Il caso di specie riguarda il ricorso presentato da un lavoratore licenziato per aver utilizzato in maniera impropria gli strumenti di lavoro aziendali e nella specie il personal computer in dotazione, le reti informatiche aziendali e la casella di posta elettronica.
Nei primi due gradi di giudizio è stata dichiarata l’illegittimità del licenziamento disciplinare intimato dal datore di lavoro in quanto gli addebiti attribuiti al lavoratore rientravano nella previsione del contratto collettivo di categoria, con applicazione della sanzione conservativa.
Secondo i giudici, infatti, non è stato possibile ritenere tale condotta più grave rispetto a quella prevista dalla disposizione contrattuale, in quanto non è emerso che l'utilizzo personale della posta elettronica e della navigazione in Internet avessero determinato una significativa sottrazione di tempo all'attività di lavoro, né che la condotta avesse realizzato il blocco del lavoro, con grave danno per l’attività produttiva.

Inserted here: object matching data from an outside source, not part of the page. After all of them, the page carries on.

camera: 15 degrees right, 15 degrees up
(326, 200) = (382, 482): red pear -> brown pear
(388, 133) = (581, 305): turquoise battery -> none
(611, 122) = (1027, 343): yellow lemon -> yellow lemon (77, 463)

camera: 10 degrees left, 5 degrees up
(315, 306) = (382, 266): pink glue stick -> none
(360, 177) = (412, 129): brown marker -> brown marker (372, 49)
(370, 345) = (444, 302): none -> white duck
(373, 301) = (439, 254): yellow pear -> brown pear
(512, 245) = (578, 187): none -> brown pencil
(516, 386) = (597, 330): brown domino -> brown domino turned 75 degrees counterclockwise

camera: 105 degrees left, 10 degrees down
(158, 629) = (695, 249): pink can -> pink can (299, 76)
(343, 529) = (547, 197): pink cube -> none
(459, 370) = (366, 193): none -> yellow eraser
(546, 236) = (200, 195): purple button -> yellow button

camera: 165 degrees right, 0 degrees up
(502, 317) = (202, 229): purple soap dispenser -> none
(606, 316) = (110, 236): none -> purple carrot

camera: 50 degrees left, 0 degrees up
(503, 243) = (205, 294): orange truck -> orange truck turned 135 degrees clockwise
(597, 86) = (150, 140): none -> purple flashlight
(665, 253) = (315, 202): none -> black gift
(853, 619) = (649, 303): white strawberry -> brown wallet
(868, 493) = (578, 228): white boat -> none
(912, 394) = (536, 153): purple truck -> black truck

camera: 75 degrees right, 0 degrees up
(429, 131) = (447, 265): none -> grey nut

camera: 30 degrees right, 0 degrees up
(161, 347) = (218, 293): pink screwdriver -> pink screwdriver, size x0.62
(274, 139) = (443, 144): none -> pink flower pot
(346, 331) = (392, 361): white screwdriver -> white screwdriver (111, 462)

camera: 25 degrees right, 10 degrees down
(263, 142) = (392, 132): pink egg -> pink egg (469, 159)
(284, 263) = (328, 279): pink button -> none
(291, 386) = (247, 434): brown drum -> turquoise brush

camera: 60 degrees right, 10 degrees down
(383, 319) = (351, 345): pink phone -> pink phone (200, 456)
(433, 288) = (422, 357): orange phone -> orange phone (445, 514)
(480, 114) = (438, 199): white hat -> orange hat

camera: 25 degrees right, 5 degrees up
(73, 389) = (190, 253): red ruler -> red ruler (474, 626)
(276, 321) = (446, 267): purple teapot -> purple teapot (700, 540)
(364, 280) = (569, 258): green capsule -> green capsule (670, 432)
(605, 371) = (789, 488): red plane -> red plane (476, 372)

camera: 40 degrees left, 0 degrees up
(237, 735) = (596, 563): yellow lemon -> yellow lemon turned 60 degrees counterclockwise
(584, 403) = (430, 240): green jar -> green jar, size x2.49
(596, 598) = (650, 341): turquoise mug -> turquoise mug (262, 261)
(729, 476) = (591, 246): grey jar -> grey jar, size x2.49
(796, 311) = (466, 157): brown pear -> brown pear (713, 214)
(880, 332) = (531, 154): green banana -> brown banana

Infine, la Cassazione ha nuovamente rigettato il ricorso presentato dalla società datoriale, ribadendo il principio che considera la giusta causa di licenziamento, così come il giustificato motivo, una nozione che la legge, allo scopo di un adeguamento delle norme alla realtà da disciplinare, articolata e mutevole nel tempo, configura con disposizioni (ascrivibili alla tipologia delle cosiddette clausole generali) di limitato contenuto, delineanti un modulo generico che richiede di essere specificato in sede interpretativa, mediante la valorizzazione sia di fattori esterni relativi alla coscienza generale, sia di principi che la stessa disposizione tacitamente richiama.
Tali specificazioni del parametro normativo hanno natura di norma giuridica e la loro disapplicazione è, quindi, deducibile in sede di legittimità come violazione di legge, l’accertamento della concreta ricorrenza, nel fatto dedotto in giudizio, degli elementi che integrano il parametro normativo e le sue specificazioni e della loro concreta attitudine a costituire giusta causa o giustificato motivo di licenziamento, è quindi sindacabile in cassazione, a condizione che la contestazione non si limiti ad una censura generica e meramente contrappositiva, ma contenga, invece, una specifica denuncia di incoerenza rispetto agli "standards" conformi ai valori dell’ordinamento, esistenti nella realtà sociale.